▶ EXERCISE AIM
Retype the lines of the items below, starting with the line containing "toggle navigation" and ending with the line containing "中國特點社會主義——新中國成立75周年輝煌過程經歷與", with both of those lines included. Omit the pictures from your copy.

▶ Dataset entries
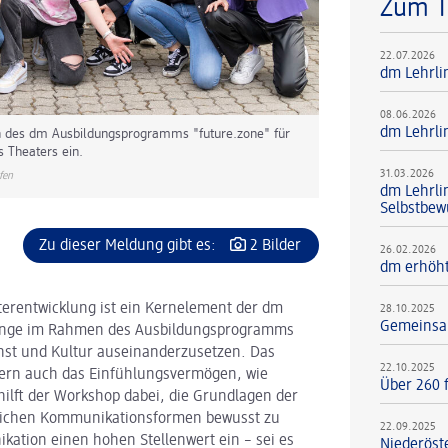
Zum 
22.07.2026
dm Lehrli
08.06.2026
dm Lehrli
n des dm Ausbildungsprogramms "future.zone" für
s Theaters ein.
31.03.2026
fen
dm Lehrli
Selbstbew
Zu dieser Meldung gibt es:
2 Bilder
26.02.2026
dm erhöht
terentwicklung ist ein Kernelement der dm
28.10.2025
Gemeinsam
rlinge im Rahmen des Ausbildungsprogramms
unst und Kultur auseinanderzusetzen. Das
22.10.2025
ondern auch das Einfühlungsvermögen, wie
Über 260 f
ilft der Workshop dabei, die Grundlagen der
dlichen Kommunikationsformen bewusst zu
22.09.2025
ation einen hohen Stellenwert ein – sei es
Niederöst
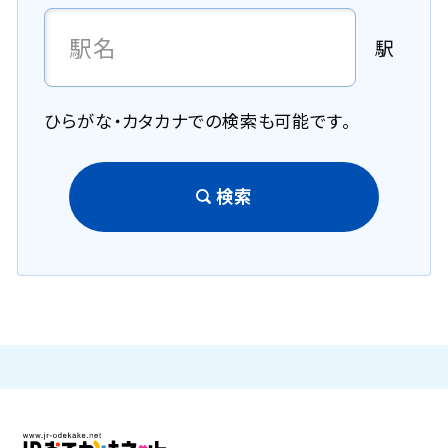
駅
ひらがな・カタカナでの検索も可能です。
検索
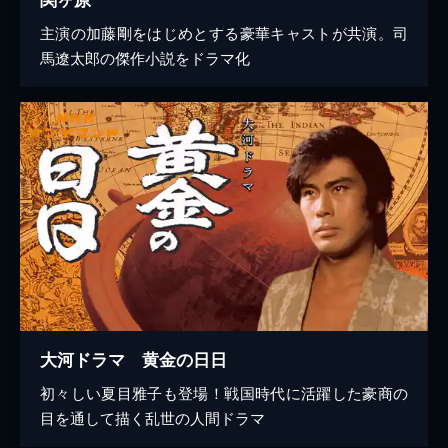
主演の加藤剛をはじめとする豪華キャストが共演。司
馬遼太郎の傑作小説をドラマ化
大河ドラマ 黄金の日日
初々しい夏目雅子も登場！戦国時代に活躍した豪商の
目を通して描く乱世の人間ドラマ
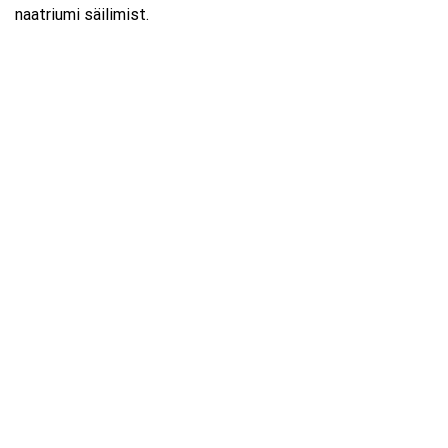
naatriumi säilimist.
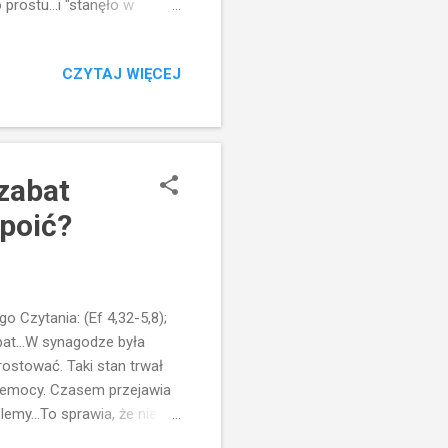
prostu...i "stanęło w
go, jak "zaczyn" i
. Widzimy, że to drzewo
CZYTAJ WIĘCEJ
(gorczyca jest przyprawą,
n? Czytam: "wszystko się
janin...cegiełka w
szabat
apoić?
 Czytania: (Ef 4,32-5,8);
bat...W synagodze była
rostować. Taki stan trwał
niemocy. Czasem przejawia
emy...To sprawia, że nie
łową...Kompleksy...A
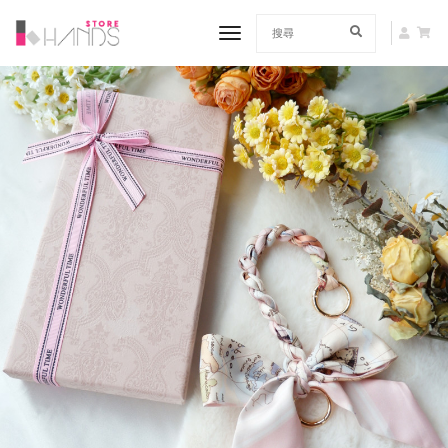
toggle navigation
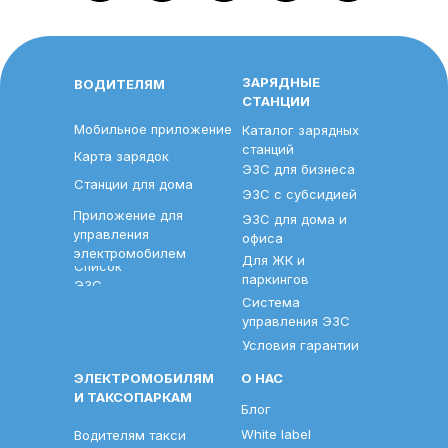
ЗАРЯДНЫЕ
ВОДИТЕЛЯМ
СТАНЦИИ
Мобильное приложение
Каталог зарядных
станций
Карта зарядок
ЭЗС для бизнеса
Станции для дома
ЭЗС с субсидией
Приложение для
ЭЗС для дома и
управления
офиса
электромобилем
Для ЖК и
Список
паркингов
ЭЗС
Система
управления ЭЗС
Условия гарантии
ЭЛЕКТРОМОБИЛЯМ
О НАС
И ТАКСОПАРКАМ
Блог
White label
Водителям такси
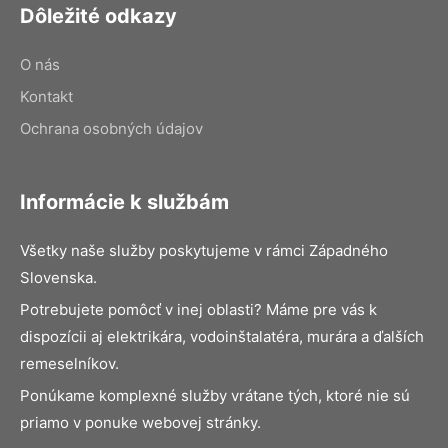
Dôležité odkazy
O nás
Kontakt
Ochrana osobných údajov
Informácie k službám
Všetky naše služby poskytujeme v rámci Západného
Slovenska.
Potrebujete pomôcť v inej oblasti? Máme pre vás k
dispozícii aj elektrikára, vodoinštalatéra, murára a ďalších
remeselníkov.
Ponúkame komplexné služby vrátane tých, ktoré nie sú
priamo v ponuke webovej stránky.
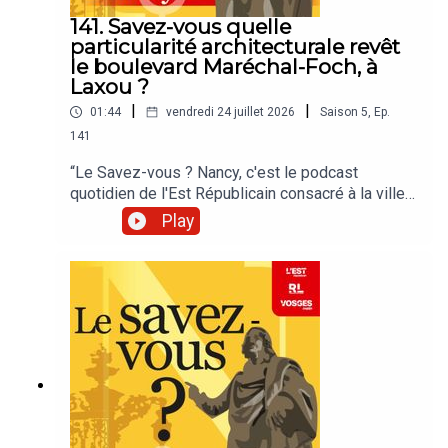
141. Savez-vous quelle
particularité architecturale revêt
le boulevard Maréchal-Foch, à
Laxou ?
|
|
01:44
vendredi 24 juillet 2026
Saison
5
,
Ep.
141
“Le Savez-vous ? Nancy, c'est le podcast
quotidien de l'Est Républicain consacré à la ville
et à tout ce que vous ignorez sur elle.Un podcast
Play
raconté par Jean-Marie Russe basé sur les
articles réalisés par la rédaction locale de Nancy.”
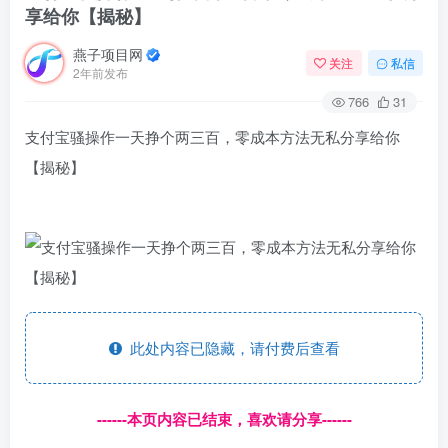
享给你【揭秘】
燕子项目网
关注
私信
2年前发布
766
31
支付宝骚操作一天挣个两三百，零成本方法无私分享给你
【揭秘】
此处内容已隐藏，请付费后查看
------本页内容已结束，喜欢请分享------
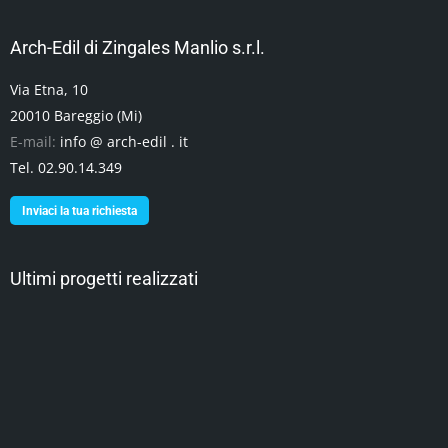
Arch-Edil di Zingales Manlio s.r.l.
Via Etna, 10
20010 Bareggio (Mi)
E-mail:
info @ arch-edil . it
Tel. 02.90.14.349
Inviaci la tua richiesta
Ultimi progetti realizzati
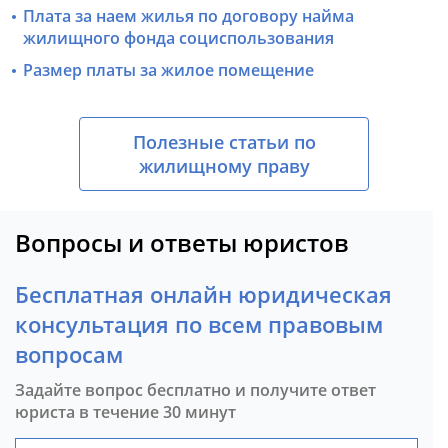
Плата за наем жилья по договору найма
жилищного фонда социспользования
Размер платы за жилое помещение
Полезные статьи по
жилищному праву
Вопросы и ответы юристов
Бесплатная онлайн юридическая
консультация по всем правовым
вопросам
Задайте вопрос бесплатно и получите ответ
юриста в течение 30 минут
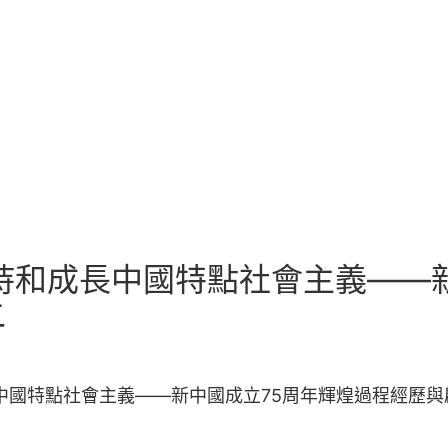
持和成長中國特點社會主義——
二
中國特點社會主義——新中國成立75周年輝煌過程經歷與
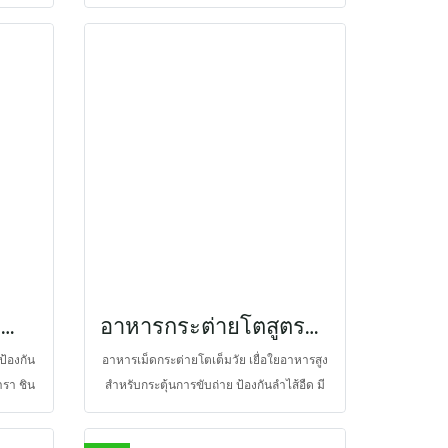
ในสวนสัตว์ และโรยไปบนอาหารที่กินเป็น
ประจำ เพื่อป้องกันการขาดวิตามินและแร่ธาตุ
และเพิ่มเยื่อใยอาหารสำหรับกระตุ้นการขับ
ถ่ายให้เป็นปรกติ โดยมีเยื่อใยอาหารสูงจาก
หญ้าทิโมธีเป็นหลัก และเสริมด้วยโปรไบโอติก
ส์ เช่น ยีสต์ Saccharomyces cerevisiae และ
แลคติกแบคทีเรียหลายชนิด เช่น
Lactobacillus ร่วมกับ Bacillus จึงช่วยเพิ่ม
การย่อย การดูดซึม และอัตราการเจริญเติบโต
ช่วยรักษาสมดุลจุลินทรีย์และปกป้องทางเดิน
อาหารจากเชื้อโรคได้ดีขึ้น และมีแหล่ง
พลังงานจากธัญพืชหลายชนิดและหญ้าทิโมธี
จึงเหมาะกับการเป็นอาหารฟื้นฟูในสัตว์ที่มี
เควี่แคร์ อาหารเสริมสำหรับหนูตะเภา
อาหารกระต่ายโตสูตรบำบัดโรค สูตรเดนทัลแคร์
ขนาดใหญ่ขึ้น และต้องการใช้ในปริมาณมาก
้องกัน
อาหารเม็ดกระต่ายโตเต็มวัย เยื่อใยอาหารสูง
รา ชิน
สำหรับกระตุ้นการขับถ่าย ป้องกันลำไส้อืด มี
ตามินซี
พลังงานเพียงพอ เสริมจุลชีพที่เป็นประโยชน์ 7
ด้ด้วย
ชนิด เพื่อช่วยป้องกันการอักเสบของทางเดิน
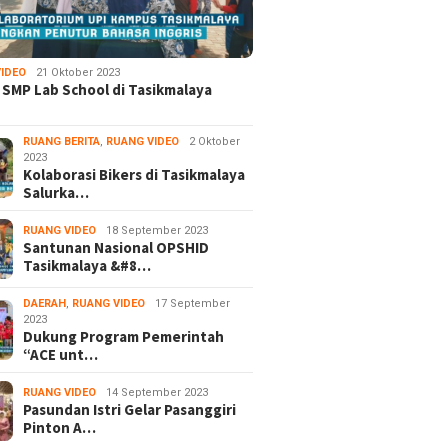
IDEO
21 Oktober 2023
 SMP Lab School di Tasikmalaya
RUANG BERITA
,
RUANG VIDEO
2 Oktober
2023
Kolaborasi Bikers di Tasikmalaya
Salurka…
RUANG VIDEO
18 September 2023
Santunan Nasional OPSHID
Tasikmalaya &#8…
DAERAH
,
RUANG VIDEO
17 September
2023
Dukung Program Pemerintah
“ACE unt…
RUANG VIDEO
14 September 2023
Pasundan Istri Gelar Pasanggiri
Pinton A…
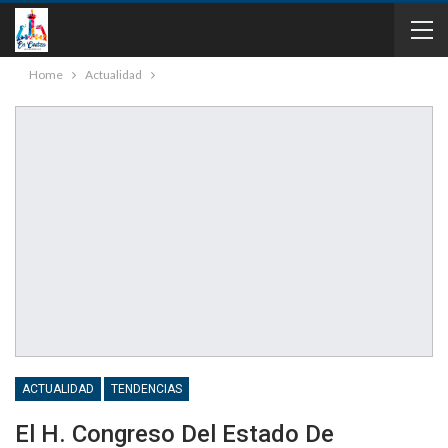
Home
Actualidad
ACTUALIDAD
TENDENCIAS
El H. Congreso Del Estado De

▶ TASK OUTPUT
toggle navigation
ЗАРЯДНЫЕ
ВОДИТЕЛЯМ
СТАНЦИИ
Мобильное приложение
Каталог зарядных
станций
Карта зарядок
ЭЗС для бизнеса
Станции для дома
ЭЗС с субсидией
Приложение для
ЭЗС для дома и
управления
офиса
электромобилем
Для ЖК и
Список
паркингов
ЭЗС
Система
управления ЭЗС
Условия гарантии
ЭЛЕКТРОМОБИЛЯМ
О НАС
И ТАКСОПАРКАМ
Блог
White label
Водителям такси
Dôležité odkazy
O nás
Kontakt
Ochrana osobných údajov
Informácie k službám
Všetky naše služby poskytujeme v rámci Západného
Slovenska.
Potrebujete pomôcť v inej oblasti? Máme pre vás k
dispozícii aj elektrikára, vodoinštalatéra, murára a ďalších
remeselníkov.
Ponúkame komplexné služby vrátane tých, ktoré nie sú
priamo v ponuke webovej stránky.
141. Savez-vous quelle
particularité architecturale revêt
le boulevard Maréchal-Foch, à
Laxou ?
|
|
01:44
vendredi 24 juillet 2026
Saison
5
,
Ep.
141
“Le Savez-vous ? Nancy, c'est le podcast
quotidien de l'Est Républicain consacré à la ville
et à tout ce que vous ignorez sur elle.Un podcast
Play
raconté par Jean-Marie Russe basé sur les
articles réalisés par la rédaction locale de Nancy.”
享给你【揭秘】
燕子项目网
关注
私信
2年前发布
766
31
支付宝骚操作一天挣个两三百，零成本方法无私分享给你
【揭秘】
此处内容已隐藏，请付费后查看
------本页内容已结束，喜欢请分享------
Arch-Edil di Zingales Manlio s.r.l.
Via Etna, 10
20010 Bareggio (Mi)
E-mail:
info @ arch-edil . it
Tel. 02.90.14.349
Inviaci la tua richiesta
Ultimi progetti realizzati
Плата за наем жилья по договору найма
жилищного фонда социспользования
Размер платы за жилое помещение
Полезные статьи по
жилищному праву
Вопросы и ответы юристов
Бесплатная онлайн юридическая
консультация по всем правовым
вопросам
Задайте вопрос бесплатно и получите ответ
юриста в течение 30 минут
持和成長中國特點社會主義——
二
中國特點社會主義——新中國成立75周年輝煌過程經歷與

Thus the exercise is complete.